* **ACTION ITEM**: Retype each record below word for word, pictures excluded.

* **DATA PROVIDED**:
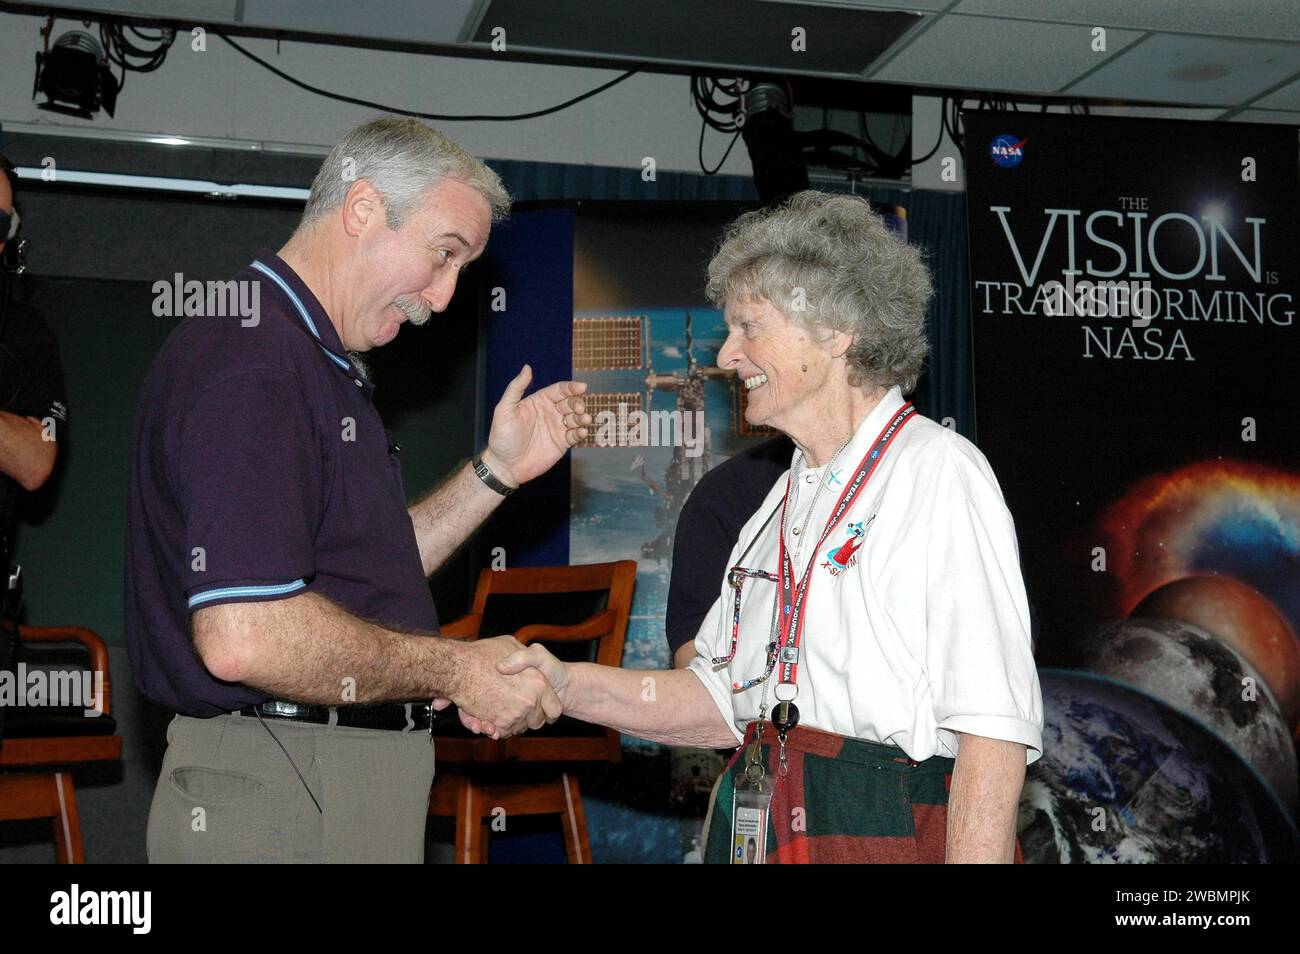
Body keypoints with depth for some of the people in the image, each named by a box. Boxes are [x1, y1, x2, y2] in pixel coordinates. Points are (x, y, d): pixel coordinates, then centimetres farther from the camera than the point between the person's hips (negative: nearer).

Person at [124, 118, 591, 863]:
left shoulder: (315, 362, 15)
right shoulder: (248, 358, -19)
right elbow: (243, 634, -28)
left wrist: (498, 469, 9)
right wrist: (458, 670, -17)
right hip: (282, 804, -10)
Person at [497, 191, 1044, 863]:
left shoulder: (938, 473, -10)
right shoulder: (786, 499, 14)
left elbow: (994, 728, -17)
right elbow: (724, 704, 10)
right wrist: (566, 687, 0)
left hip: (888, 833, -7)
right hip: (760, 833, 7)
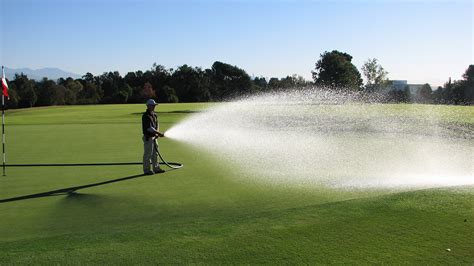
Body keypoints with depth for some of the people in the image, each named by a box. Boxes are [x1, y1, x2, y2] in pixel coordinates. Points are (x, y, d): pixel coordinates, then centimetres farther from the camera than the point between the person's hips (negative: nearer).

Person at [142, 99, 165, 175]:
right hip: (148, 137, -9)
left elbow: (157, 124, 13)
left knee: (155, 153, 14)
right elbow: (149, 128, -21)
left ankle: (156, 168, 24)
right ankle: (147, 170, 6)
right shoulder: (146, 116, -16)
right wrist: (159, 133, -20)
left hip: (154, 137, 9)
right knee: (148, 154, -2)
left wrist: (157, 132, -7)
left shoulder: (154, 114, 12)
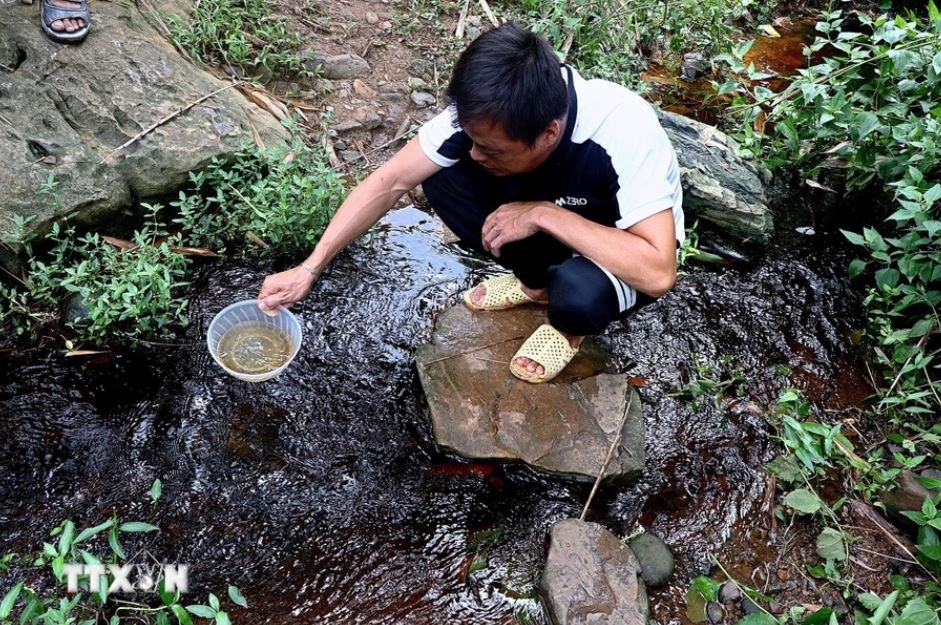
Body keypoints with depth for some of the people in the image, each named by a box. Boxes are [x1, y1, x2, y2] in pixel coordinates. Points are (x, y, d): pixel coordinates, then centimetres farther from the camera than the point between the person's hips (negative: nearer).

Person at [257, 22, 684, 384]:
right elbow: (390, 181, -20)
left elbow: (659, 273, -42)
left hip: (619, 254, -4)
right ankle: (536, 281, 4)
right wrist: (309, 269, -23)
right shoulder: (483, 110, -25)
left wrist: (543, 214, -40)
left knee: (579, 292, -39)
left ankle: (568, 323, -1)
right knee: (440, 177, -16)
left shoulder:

* **COMPLETED EXERCISE**:
Body keypoints with depth for some of the people in the image, each named by a box. Boxes are [x1, y1, x2, y2] in pixel coordinates. Points are (x, y, d): pixel coordinates, then centimetres farther from the camera than the point between the person's hips (negative: nearer).

Person at [124, 118, 591, 863]:
left shoulder: (315, 362, 15)
right shoulder: (248, 358, -19)
right elbow: (243, 634, -28)
left wrist: (498, 469, 9)
right wrist: (458, 670, -17)
right hip: (282, 804, -10)
Person at [497, 191, 1044, 863]:
left shoulder: (938, 473, -10)
right shoulder: (786, 499, 14)
left elbow: (994, 728, -17)
right elbow: (724, 704, 10)
right wrist: (566, 687, 0)
left hip: (888, 833, -7)
right hip: (760, 833, 7)
Body keypoints with depth for some of the people in the image, each named by a box. Boxes are [x1, y1, x2, y2] in pixel coordinates. Points are (x, y, d): pixel coordinates, then centimetres farther from the camera than the point between the person's hips (negative: nearer).

Person at [142, 99, 165, 175]:
right hip: (148, 137, -9)
left elbow: (157, 124, 13)
left knee: (155, 153, 14)
right elbow: (149, 128, -21)
left ankle: (156, 168, 24)
right ankle: (147, 170, 6)
right shoulder: (146, 116, -16)
right wrist: (159, 133, -20)
left hip: (154, 137, 9)
right knee: (148, 154, -2)
left wrist: (157, 132, -7)
left shoulder: (154, 114, 12)
Body keypoints with depth for some of the people in the image, each named by a box. Boxes are [x1, y1, x2, y2] in pixel coordinates. Points are (x, y, d): pixel coordinates, then centimetres farther from the camera than the point between the person's hips (negative: nearer).

Person at [257, 22, 684, 384]:
right elbow: (390, 181, -20)
left elbow: (659, 273, -42)
left hip: (619, 254, -4)
right ankle: (536, 281, 4)
right wrist: (309, 269, -23)
right shoulder: (483, 110, -25)
left wrist: (543, 214, -40)
left knee: (579, 292, -39)
left ankle: (568, 323, -1)
right knee: (440, 177, -16)
left shoulder:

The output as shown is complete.